_ЧТО СДЕЛАТЬ_:
1. Согласуются ли с отрывком о Савонароле утверждения (а) «Савонарола получил место аббата во Флоренции от Лоренцо Великолепного», (б) «Проповеди нового аббата посещали лишь немногие флорентийцы» и (в) «Лоренцо растратил деньги сиротского приюта»? На каждое ответьте «да» или «нет» и приведите решающие слова текста дословной цитатой.
2. Продолжите отрывок о Савонароле и Пико делла Мирандола, начав сразу после его последнего предложения.

_ТЕКСТ ДЛЯ РАЗБОРА_:

Важно здесь то, что Савонарола получил место аббата во Флоренции именно от Лоренцо Великолепного, внявшего рекомендациям философа Пико делла Мирандола, известного своими противоречивыми взглядами. Пико был мастер по части поисков антитез к собственным тезисам – его привлек страстный обличитель роскоши, к которой сам Пико испытывал простительную (как он считал) слабость. Пико был платоником, который расширил понятие эйдоса до включения в изначальную идею творца и доктрины иудаизма, и каббалу, и мистику; спустя век его бы сочли алхимиком. Страсть приезжего аббата показалась ему необходимым компонентом для его смеси – тигель Флоренции, считал Пико, выдержит эту смесь. Приезжий монах был диковинкой, бунтарем против здравого смысла, но бунтарем неопасным – кто опровергнет Платона? Савонарола стал аббатом монастыря Святого Марка; толпы флорентийцев шли на проповеди нового аббата, обличавшие роскошь знати и преступления правителя Лоренцо (таковые имели место – Лоренцо, скажем, растратил деньги сиротского приюта – хотя по меркам Италии тех лет, не говоря уж про современность, эти преступления были незначительными). Проповеди Савонаролы стали своего рода светской модой – богатые умеют сделать модными даже обличения своего богатства. Савонарола говорил с яростью библейского пророка Иезекииля, и для Пико, чтившего Ветхий Завет, его обличающий пафос стал определяющим: светский философ почувствовал бесстрашие пророка. Слова из проповеди Савонаролы «Господь позволил богатому впасть в грех, чтобы тот познал, что он животное» сравнимы по ярости со словами Иезекииля.

_ИЗВЛЕЧЁННЫЕ ДАННЫЕ_:

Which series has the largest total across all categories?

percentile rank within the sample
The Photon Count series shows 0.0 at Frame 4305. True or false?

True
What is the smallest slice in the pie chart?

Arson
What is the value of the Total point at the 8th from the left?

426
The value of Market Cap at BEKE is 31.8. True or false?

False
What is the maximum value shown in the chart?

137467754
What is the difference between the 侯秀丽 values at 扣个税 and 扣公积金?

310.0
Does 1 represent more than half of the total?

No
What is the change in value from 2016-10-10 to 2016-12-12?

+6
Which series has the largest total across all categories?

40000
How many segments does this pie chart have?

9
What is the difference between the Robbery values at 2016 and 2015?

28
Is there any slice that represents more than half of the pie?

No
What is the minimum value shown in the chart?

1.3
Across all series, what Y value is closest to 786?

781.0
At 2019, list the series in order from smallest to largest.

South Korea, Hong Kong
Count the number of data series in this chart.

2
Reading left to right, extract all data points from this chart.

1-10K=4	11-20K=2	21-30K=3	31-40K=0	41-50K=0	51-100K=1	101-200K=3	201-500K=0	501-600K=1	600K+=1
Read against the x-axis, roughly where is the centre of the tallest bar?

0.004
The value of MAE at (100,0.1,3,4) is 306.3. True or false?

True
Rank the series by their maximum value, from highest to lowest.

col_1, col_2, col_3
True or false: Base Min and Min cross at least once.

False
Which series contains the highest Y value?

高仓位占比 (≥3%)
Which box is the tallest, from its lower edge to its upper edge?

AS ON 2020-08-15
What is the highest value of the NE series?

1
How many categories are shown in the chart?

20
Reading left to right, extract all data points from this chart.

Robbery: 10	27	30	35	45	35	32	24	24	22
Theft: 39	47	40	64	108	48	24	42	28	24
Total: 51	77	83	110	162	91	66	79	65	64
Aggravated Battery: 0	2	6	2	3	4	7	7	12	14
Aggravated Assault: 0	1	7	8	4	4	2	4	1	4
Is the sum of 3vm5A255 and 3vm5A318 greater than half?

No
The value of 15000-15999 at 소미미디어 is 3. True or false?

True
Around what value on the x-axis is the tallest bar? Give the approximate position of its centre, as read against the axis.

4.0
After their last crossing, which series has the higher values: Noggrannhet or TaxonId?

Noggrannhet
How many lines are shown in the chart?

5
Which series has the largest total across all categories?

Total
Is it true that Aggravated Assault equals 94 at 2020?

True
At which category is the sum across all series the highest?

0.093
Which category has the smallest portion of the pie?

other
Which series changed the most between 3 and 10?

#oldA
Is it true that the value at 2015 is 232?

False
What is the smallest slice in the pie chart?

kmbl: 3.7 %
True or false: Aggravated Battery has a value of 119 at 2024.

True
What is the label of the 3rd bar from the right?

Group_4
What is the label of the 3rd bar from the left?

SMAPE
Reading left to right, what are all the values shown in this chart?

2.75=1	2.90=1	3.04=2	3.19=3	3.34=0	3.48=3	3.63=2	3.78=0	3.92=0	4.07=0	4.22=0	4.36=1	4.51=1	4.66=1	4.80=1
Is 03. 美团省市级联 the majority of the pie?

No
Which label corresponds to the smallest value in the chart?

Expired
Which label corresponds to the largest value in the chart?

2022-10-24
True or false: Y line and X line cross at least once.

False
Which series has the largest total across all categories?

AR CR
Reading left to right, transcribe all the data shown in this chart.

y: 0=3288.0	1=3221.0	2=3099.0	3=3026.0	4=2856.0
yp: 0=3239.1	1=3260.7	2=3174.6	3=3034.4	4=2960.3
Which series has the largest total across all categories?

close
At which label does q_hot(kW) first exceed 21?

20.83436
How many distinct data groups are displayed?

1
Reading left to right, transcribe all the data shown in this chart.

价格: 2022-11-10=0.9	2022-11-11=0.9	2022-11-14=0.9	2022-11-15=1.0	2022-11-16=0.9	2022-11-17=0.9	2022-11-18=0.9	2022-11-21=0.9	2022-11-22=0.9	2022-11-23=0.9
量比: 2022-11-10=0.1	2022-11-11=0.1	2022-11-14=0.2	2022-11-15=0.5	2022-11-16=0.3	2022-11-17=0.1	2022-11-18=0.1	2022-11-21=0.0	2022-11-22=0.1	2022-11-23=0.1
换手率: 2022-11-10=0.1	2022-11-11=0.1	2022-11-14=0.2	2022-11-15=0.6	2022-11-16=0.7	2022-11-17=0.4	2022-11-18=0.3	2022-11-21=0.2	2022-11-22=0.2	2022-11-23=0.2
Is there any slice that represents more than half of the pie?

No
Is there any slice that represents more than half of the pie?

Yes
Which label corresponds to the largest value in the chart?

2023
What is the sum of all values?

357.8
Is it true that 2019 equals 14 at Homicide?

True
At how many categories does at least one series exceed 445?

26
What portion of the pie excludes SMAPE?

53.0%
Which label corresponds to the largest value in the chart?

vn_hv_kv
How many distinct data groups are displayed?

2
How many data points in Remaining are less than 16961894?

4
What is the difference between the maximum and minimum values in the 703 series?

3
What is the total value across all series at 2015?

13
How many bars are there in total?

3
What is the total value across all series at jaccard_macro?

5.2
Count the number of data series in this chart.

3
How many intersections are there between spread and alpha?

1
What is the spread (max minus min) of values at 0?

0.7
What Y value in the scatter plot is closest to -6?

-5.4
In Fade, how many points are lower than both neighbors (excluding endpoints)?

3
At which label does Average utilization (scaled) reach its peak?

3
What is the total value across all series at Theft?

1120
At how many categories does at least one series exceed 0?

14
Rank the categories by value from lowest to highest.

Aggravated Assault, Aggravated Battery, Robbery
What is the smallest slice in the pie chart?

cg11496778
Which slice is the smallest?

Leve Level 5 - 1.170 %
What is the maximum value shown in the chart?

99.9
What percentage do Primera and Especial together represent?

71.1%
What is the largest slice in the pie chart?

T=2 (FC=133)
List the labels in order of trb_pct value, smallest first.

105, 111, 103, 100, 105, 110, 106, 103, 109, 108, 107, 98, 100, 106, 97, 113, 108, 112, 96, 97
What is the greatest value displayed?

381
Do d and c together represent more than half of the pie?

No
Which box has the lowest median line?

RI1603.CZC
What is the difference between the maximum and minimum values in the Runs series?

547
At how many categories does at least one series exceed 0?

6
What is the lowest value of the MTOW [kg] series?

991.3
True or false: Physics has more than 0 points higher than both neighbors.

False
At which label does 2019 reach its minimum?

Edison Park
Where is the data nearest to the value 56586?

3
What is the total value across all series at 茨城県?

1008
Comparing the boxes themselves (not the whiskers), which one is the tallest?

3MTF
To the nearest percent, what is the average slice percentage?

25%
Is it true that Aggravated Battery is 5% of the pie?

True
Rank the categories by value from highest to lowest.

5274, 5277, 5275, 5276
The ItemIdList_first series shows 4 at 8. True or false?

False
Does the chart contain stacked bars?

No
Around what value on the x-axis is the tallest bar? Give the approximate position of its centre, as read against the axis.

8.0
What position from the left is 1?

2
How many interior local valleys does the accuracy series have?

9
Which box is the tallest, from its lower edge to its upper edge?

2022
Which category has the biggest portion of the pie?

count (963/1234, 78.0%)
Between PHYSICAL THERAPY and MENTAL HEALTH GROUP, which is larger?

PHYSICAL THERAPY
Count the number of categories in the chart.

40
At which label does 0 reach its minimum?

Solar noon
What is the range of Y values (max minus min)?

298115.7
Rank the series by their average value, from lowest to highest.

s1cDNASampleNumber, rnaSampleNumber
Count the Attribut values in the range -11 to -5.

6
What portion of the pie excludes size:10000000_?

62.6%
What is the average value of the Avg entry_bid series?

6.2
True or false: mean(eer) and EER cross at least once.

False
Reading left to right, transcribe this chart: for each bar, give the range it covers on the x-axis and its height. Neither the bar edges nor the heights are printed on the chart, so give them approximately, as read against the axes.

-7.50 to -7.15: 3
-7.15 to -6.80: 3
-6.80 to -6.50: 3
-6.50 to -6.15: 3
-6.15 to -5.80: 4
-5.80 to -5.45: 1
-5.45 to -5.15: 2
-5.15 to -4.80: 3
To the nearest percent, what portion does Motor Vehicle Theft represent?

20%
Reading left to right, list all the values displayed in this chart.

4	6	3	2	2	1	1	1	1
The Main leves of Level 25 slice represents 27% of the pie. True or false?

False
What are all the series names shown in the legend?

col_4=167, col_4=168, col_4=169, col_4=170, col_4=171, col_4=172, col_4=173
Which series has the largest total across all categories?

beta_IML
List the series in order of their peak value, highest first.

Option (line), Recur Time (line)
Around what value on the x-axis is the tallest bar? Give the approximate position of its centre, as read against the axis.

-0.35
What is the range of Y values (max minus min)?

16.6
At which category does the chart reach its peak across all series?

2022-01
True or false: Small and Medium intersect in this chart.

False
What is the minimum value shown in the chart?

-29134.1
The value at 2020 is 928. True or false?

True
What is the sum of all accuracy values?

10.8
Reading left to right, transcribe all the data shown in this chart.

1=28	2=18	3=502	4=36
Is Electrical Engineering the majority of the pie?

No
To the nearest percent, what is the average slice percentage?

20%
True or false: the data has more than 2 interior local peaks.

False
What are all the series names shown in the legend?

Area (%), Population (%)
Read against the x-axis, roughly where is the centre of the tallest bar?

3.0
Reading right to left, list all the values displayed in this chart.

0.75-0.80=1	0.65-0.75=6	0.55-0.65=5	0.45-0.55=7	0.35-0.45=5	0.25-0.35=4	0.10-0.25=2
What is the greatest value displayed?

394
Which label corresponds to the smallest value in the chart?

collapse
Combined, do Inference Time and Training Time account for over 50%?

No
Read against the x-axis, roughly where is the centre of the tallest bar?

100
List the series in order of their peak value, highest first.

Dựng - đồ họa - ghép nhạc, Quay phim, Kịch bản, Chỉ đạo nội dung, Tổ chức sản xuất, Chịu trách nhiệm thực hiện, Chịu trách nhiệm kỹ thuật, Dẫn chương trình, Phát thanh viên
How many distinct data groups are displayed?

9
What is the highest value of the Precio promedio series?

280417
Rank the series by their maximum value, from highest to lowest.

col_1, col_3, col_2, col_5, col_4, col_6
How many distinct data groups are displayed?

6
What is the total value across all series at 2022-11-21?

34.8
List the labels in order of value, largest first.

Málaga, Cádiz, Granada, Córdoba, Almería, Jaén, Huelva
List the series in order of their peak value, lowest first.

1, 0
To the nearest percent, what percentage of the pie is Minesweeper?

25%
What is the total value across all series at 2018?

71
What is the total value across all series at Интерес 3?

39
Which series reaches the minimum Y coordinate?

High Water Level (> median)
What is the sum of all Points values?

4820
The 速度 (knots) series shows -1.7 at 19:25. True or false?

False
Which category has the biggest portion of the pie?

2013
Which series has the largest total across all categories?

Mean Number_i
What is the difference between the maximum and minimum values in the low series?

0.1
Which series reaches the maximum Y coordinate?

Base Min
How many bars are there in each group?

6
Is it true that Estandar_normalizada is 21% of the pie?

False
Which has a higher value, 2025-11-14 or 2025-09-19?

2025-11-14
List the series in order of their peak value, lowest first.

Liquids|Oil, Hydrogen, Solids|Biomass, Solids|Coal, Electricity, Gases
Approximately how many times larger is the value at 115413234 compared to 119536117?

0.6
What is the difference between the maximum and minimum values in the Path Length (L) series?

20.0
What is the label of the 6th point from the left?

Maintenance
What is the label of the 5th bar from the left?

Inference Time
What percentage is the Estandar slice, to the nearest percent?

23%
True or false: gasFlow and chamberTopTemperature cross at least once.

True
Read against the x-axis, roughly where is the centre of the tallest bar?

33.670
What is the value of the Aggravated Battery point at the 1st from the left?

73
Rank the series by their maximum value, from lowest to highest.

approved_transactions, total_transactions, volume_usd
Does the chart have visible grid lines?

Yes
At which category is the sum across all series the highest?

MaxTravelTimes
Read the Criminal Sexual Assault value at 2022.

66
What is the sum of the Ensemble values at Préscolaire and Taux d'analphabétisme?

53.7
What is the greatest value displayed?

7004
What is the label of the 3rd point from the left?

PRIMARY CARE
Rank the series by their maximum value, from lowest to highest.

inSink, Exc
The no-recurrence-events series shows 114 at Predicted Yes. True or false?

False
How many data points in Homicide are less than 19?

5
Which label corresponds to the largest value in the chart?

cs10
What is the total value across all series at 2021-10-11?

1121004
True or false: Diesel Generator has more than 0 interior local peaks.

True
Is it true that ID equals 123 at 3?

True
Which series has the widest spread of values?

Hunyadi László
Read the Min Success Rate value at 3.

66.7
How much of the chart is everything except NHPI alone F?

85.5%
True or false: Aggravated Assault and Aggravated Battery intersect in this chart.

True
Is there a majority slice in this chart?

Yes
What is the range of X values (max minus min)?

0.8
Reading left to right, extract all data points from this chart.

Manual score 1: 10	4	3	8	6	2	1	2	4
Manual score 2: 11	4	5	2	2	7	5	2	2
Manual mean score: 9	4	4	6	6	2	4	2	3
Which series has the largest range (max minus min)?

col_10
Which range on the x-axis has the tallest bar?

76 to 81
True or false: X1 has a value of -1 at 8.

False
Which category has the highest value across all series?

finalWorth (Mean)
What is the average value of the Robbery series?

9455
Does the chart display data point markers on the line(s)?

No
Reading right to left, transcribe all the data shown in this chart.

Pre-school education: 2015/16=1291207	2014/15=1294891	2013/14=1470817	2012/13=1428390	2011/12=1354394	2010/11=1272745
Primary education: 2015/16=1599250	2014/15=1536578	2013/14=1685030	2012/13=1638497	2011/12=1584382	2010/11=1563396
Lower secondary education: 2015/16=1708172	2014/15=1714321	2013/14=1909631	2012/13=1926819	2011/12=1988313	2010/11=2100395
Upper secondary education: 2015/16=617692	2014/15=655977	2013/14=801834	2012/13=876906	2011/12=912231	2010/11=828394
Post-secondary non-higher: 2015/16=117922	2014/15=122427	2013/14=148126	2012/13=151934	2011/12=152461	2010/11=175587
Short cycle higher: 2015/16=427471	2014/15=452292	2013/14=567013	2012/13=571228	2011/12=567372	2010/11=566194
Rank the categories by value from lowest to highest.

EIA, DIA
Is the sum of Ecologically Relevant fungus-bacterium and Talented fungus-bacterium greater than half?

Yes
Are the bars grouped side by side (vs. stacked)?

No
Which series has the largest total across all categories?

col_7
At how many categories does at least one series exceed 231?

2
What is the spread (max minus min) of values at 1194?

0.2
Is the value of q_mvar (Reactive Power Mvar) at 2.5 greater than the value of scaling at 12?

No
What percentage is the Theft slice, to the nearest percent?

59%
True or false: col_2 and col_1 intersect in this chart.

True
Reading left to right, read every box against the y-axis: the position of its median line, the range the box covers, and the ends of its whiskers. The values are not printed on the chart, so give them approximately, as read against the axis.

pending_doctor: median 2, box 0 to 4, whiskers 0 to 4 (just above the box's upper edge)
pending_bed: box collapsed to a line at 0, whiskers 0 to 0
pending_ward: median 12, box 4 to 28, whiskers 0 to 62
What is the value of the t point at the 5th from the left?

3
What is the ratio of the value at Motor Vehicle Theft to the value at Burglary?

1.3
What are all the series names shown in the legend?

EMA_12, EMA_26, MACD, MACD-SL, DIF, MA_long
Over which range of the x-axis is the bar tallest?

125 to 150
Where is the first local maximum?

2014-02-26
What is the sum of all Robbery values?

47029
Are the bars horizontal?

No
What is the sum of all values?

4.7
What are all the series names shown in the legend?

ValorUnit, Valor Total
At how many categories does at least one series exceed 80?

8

_ОТВЕТЫ ПО ПОРЯДКУ_:
1.
(а) Да: «Савонарола получил место аббата во Флоренции именно от Лоренцо Великолепного».
(б) Нет: «толпы флорентийцев шли на проповеди нового аббата».
(в) Да: «Лоренцо, скажем, растратил деньги сиротского приюта».

2.
Одним из риторических приемов монаха стала подмена понятия «прекрасное» понятием «суета». Прежде во Флоренции беспрестанно использовали слово «красота»; Савонарола поставил на это место слово «суета», и дикость происходящего с маленькой страной, окруженной враждебным миром, не думающей про завтрашний день, стала понятна многим. Флорентийцы и впрямь жили как герои Боккаччо – на горе, отгороженные от чумы непрочной стеной. Савонарола сумел эту стену пробить – жизнь и история хлынули в брешь и затопили Флоренцию.

И вот, именно проповеди Савонаролы сделали противоречия эстетической системы Боттичелли столь болезненно-яркими.

Остается загадкой, почему платоники, облеченные властью, не пресекли разрушительную работу Савонаролы. Макиавелли относил к особенностям характера Лоренцо интерес последнего к язвительным насмешкам в свой адрес; необычное для правителя свойство. Томас Манн в пьесе «Фьоренца» трактует Флоренцию как возлюбленную и Медичи, и Савонаролы, изображает коллизию между Савонаролой и Медичи как соревнование любовников прекрасной дамы, в котором применение власти некорректно. Возможно также, что неоплатоники полагались на заявленное Плотином свойство блага, которое должно отторгнуть внешнее зло – просто по своей природе. Так, Порфирий в биографии Плотина описывает, как умышлявший на Плотина его соперник философ Олимпий испытывал неприятности всякий раз, как плел интригу – зло попросту отторгалось от Плотина, не оказывая вреда, и возвращалось к пославшему его. Возможно, что последователь Плотина флорентиец Фичино, да и Пико с Лоренцо, придерживались этого же соображения.

Исторические события подтвердили плотиновскую идею: Савонарола сам пал жертвой своего натиска; но синьорию Медичи он успел погубить.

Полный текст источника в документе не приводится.